BACKGROUND: HIV-1 persists indefinitely in people living with HIV (PLWH) on antiretroviral therapy (ART) as a long-lived viral reservoir. Recent evidence suggests that the viral reservoir is resistant to cell death as a result of up-regulation of anti-apoptotic molecules including B-cell lymphoma (BCL)-2. BH3-mimetics, such as venetoclax and other compounds, are small-molecule therapeutics which lower the threshold for induction of intrinsic apoptosis by antagonising the function of Bcl-2 family pro-survival proteins.
METHODS: We employed a humanized mouse model of latent HIV-1 infection, as well as CD4+ T cells from PLWH on ART collected by leukapharesis, to investigate whether antagonising host pro-survival proteins with clinically-relevant BH3-mimetics can preferentially prime latent cells to die and facilitate clearance of the viral reservoir. We quantified the time to viral rebound in humanized mice following cessation of ART and changes in the viral reservoir using either integrated DNA or the intact proviral DNA assay (IPDA). We performed RNA sequencing on venetoclax-treated CD4+ T cells from PLWH on ART.

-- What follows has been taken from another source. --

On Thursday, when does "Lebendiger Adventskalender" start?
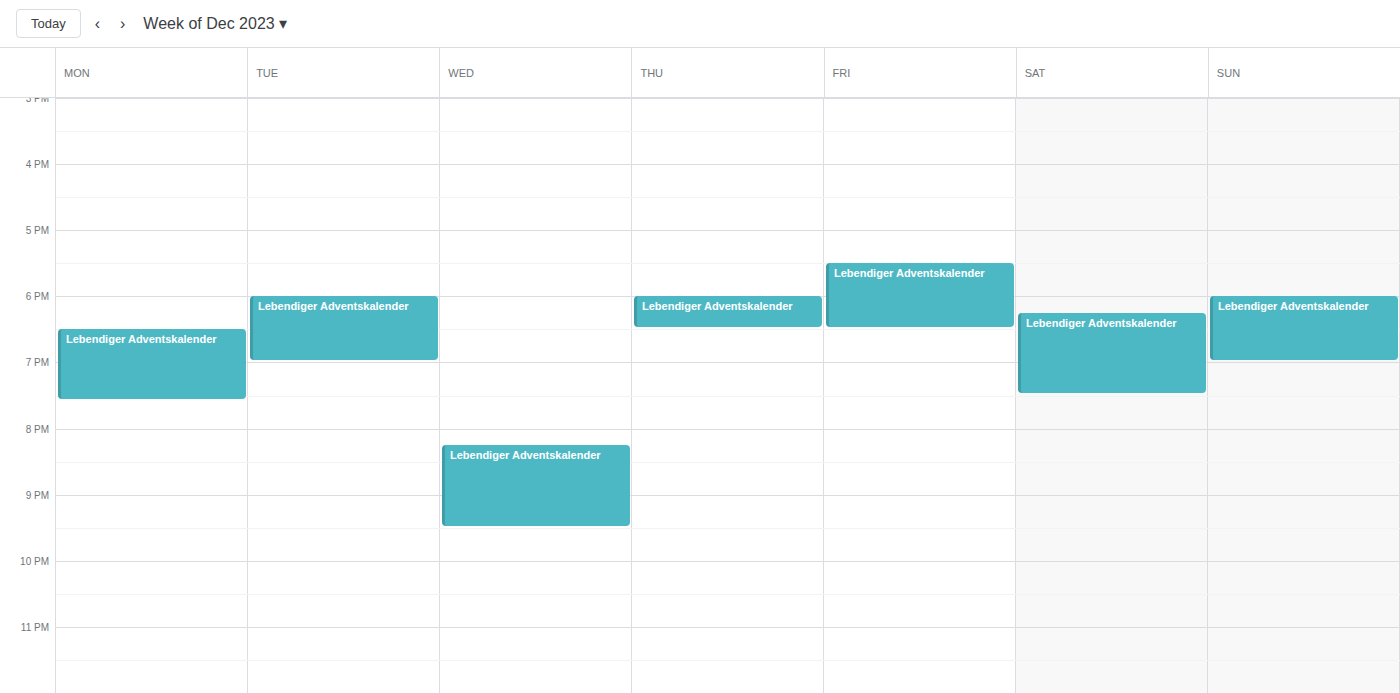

RESULTS: Venetoclax, a clinically-approved inhibitor of Bcl-2, depleted total and intact HIV-1 DNA in CD4+ T cells from PLWH treated ex vivo in a dose-dependent manner (mean percentage decrease in intact DNA was 41.8% with 100 nM Venetoclax). Venetoclax induced higher rates of death in naïve and central memory T-cells, compared to other T-cell subsets. RNA-Seq analysis revealed that following venetoclax treatment ex vivo, cells with higher expression of transcripts of pro-apoptotic BH3-only proteins were over-represented. Venetoclax (dosed every weekday for 6 weeks) significantly delayed viral rebound following cessation of ART in a humanized mouse model of HIV-1 infection. The combination of venetoclax (dosed every weekday for 3 weeks) with the Mcl-1 inhibitor S63845 achieved a longer delay in viral rebound compared to either intervention alone (median time to viral rebound was 3 weeks).
CONCLUSIONS: Selective inhibition of pro-survival proteins, including BCL-2 and MCL-1, can induce elimination of the viral reservoir and prolong time to viral rebound after cessation of ART in a mouse model. Given the well-established dosage and safety profile of venetoclax in humans as a licensed drug, rapid translation to a human clinical trial of venetoclax is warranted.